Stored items
*** Block opens ***

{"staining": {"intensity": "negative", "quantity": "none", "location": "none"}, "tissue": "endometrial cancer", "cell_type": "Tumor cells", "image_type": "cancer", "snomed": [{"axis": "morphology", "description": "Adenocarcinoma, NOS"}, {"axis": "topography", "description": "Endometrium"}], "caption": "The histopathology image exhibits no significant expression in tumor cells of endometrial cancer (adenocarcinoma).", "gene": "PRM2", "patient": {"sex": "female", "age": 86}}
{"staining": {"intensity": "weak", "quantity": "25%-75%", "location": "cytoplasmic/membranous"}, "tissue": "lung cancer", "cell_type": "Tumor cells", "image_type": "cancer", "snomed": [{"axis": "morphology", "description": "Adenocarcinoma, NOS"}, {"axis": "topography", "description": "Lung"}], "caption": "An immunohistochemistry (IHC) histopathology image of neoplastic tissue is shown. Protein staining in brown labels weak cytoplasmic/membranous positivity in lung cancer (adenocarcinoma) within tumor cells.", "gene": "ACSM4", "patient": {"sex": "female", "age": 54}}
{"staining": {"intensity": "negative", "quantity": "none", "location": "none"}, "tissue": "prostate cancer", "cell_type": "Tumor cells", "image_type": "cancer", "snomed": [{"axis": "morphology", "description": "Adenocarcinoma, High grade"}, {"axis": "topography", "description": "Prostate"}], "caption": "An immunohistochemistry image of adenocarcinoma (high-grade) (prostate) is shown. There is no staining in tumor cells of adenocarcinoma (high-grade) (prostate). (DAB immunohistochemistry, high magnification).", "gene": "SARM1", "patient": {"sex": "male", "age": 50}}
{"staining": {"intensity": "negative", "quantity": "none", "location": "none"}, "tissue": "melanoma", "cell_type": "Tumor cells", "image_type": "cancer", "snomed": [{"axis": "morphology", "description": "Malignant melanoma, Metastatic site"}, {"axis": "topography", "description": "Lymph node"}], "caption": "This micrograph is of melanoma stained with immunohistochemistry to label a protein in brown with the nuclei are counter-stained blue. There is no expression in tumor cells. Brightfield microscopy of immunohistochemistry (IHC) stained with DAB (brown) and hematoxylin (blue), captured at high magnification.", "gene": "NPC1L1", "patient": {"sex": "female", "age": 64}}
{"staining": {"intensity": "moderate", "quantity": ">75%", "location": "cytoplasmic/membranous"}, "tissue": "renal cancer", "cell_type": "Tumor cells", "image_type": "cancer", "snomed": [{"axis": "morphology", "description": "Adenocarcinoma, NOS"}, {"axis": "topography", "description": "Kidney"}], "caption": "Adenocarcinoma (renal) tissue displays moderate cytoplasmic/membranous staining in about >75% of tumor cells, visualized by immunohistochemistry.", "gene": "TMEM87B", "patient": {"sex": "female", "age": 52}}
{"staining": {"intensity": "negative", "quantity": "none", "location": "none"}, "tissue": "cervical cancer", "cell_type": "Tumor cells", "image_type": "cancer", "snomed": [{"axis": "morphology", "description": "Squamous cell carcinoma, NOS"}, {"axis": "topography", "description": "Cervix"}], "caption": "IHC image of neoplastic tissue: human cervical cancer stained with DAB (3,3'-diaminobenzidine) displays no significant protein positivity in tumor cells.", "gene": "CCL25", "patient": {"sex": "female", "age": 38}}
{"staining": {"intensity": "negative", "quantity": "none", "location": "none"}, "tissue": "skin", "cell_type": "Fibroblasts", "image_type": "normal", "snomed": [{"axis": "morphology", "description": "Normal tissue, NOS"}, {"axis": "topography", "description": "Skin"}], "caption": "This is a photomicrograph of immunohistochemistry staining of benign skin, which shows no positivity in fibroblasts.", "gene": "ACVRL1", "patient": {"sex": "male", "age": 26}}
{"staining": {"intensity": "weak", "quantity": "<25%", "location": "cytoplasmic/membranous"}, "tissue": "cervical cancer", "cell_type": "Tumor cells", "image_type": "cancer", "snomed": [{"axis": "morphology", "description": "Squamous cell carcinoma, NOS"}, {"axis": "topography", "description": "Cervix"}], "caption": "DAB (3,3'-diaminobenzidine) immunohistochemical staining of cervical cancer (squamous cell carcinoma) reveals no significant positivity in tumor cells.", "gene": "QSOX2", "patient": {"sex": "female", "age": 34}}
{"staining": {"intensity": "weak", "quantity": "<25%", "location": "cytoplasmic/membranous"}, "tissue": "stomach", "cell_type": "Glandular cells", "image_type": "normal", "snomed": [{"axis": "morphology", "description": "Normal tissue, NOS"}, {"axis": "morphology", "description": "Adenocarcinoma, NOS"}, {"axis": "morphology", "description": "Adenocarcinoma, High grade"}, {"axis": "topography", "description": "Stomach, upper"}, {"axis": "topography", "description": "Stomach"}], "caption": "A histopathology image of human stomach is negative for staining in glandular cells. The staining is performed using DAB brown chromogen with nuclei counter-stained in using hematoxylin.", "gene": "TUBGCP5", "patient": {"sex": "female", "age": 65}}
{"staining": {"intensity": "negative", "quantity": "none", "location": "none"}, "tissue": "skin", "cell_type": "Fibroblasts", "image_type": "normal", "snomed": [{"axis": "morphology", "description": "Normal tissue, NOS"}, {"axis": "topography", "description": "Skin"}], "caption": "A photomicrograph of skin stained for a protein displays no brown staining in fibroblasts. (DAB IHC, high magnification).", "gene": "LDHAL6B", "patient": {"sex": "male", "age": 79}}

*** Block closes ***

▸ **YOUR OBJECTIVE**:
Pull every line with the word "histopathology" from the data.

▸ **OUTPUT OF THE TASK**:
{"staining": {"intensity": "negative", "quantity": "none", "location": "none"}, "tissue": "endometrial cancer", "cell_type": "Tumor cells", "image_type": "cancer", "snomed": [{"axis": "morphology", "description": "Adenocarcinoma, NOS"}, {"axis": "topography", "description": "Endometrium"}], "caption": "The histopathology image exhibits no significant expression in tumor cells of endometrial cancer (adenocarcinoma).", "gene": "PRM2", "patient": {"sex": "female", "age": 86}}
{"staining": {"intensity": "weak", "quantity": "25%-75%", "location": "cytoplasmic/membranous"}, "tissue": "lung cancer", "cell_type": "Tumor cells", "image_type": "cancer", "snomed": [{"axis": "morphology", "description": "Adenocarcinoma, NOS"}, {"axis": "topography", "description": "Lung"}], "caption": "An immunohistochemistry (IHC) histopathology image of neoplastic tissue is shown. Protein staining in brown labels weak cytoplasmic/membranous positivity in lung cancer (adenocarcinoma) within tumor cells.", "gene": "ACSM4", "patient": {"sex": "female", "age": 54}}
{"staining": {"intensity": "weak", "quantity": "<25%", "location": "cytoplasmic/membranous"}, "tissue": "stomach", "cell_type": "Glandular cells", "image_type": "normal", "snomed": [{"axis": "morphology", "description": "Normal tissue, NOS"}, {"axis": "morphology", "description": "Adenocarcinoma, NOS"}, {"axis": "morphology", "description": "Adenocarcinoma, High grade"}, {"axis": "topography", "description": "Stomach, upper"}, {"axis": "topography", "description": "Stomach"}], "caption": "A histopathology image of human stomach is negative for staining in glandular cells. The staining is performed using DAB brown chromogen with nuclei counter-stained in using hematoxylin.", "gene": "TUBGCP5", "patient": {"sex": "female", "age": 65}}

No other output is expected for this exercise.